ACTIVITY 1: Please find every line in the entries below that contains the string "Engine" and copy each one out. Matching is case-sensitive.

DOCUMENT PASSAGE:
-=-=-=-=-
$\epsilon$-$\delta$ proof, $\lim\limits_{x \to a}$ $\frac{1}{x}$ = $\frac{1}{a}.$

Question

It's been a while since I've studied $\epsilon$-$\delta$ proofs so I'm trying to get a good understanding of how to go about solving this. Working backwards using this as a reference: $\epsilon$-$\delta$ proof that $\lim\limits_{x \to 1} \frac{1}{x} = 1$.

Solve:

$\lim\limits_{x \to a}$ $\frac{1}{x}$ = $\frac{1}{a}.$

We assume:

$\lim_{x\to a}f(x)=\ell \neq 0$.

And have:

$\left|\frac{1}{f(x)}-\frac 1{\ell}\right|=\frac{|f(x)-\ell|}{|f(x)||\ell|}$

Now suppose that a = 4.
-=-=-=-=-
Extracted page text data
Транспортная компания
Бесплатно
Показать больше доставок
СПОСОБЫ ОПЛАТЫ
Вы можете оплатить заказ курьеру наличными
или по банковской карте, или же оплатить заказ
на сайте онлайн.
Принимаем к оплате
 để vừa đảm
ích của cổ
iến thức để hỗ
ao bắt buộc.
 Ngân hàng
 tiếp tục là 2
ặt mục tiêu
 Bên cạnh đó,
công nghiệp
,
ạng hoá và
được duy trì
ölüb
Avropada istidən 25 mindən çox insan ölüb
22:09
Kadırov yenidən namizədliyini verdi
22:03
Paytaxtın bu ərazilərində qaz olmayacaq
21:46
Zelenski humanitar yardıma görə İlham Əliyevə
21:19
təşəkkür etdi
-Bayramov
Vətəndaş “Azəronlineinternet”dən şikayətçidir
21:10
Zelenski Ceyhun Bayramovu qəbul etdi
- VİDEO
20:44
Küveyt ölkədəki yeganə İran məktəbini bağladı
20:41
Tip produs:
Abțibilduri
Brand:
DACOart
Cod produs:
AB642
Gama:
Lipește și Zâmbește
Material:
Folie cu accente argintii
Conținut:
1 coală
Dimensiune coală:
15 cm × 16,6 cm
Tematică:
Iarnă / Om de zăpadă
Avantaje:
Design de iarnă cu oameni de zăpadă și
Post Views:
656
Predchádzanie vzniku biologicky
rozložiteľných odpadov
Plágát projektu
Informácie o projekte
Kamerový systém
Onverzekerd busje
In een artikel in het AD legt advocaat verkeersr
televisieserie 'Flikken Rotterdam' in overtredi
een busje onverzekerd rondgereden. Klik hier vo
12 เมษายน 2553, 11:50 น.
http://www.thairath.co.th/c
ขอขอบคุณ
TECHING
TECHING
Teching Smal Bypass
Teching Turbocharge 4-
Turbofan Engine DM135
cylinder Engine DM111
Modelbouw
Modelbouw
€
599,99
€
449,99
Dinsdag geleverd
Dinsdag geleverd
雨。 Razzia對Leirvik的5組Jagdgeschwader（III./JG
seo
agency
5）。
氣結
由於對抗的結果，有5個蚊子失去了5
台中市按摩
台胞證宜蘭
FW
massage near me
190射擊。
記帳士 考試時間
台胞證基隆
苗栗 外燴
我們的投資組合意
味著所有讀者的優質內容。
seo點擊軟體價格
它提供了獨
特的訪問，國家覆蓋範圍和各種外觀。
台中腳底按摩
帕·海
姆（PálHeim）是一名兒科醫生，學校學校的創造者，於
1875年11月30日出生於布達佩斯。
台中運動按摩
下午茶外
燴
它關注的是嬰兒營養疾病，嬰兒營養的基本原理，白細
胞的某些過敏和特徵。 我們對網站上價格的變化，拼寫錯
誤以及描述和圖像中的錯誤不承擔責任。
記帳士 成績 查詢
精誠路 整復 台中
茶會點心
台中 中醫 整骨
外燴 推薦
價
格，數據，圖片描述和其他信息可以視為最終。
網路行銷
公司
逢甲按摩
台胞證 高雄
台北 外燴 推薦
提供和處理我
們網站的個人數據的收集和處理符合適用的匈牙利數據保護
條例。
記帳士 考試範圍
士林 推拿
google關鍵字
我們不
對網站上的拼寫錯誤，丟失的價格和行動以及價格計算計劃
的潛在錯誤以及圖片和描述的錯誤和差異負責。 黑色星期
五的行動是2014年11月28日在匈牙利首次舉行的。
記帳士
-=-=-=-=-
ACTIVITY 2: In the limit proof question, what value is a supposed to take at the end?

WRITTEN SOLUTION 1:
Turbofan Engine DM135
cylinder Engine DM111

WRITTEN SOLUTION 2: a = 4